» Written task: Tally the lines below that contain "למנורות". The number is the whole answer.
■ ■ ■ ■ ■ ■ ■
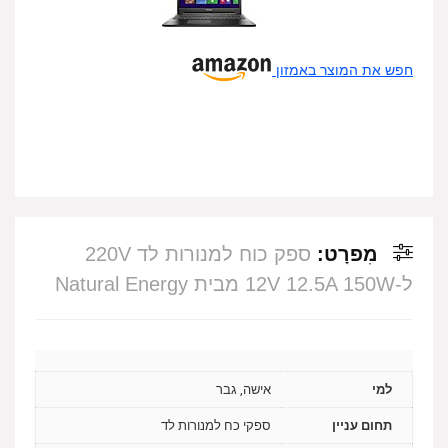
חפש את המוצר באמזון
מִפרָט:
ספק כוח למנורות לד 220V
ל-12V 12.5A 150W מבית Natural Energy
למי
אישה, גבר
תחום עניין
ספקי כח למנורות לד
■ ■ ■ ■ ■ ■ ■
» Exercise output: 2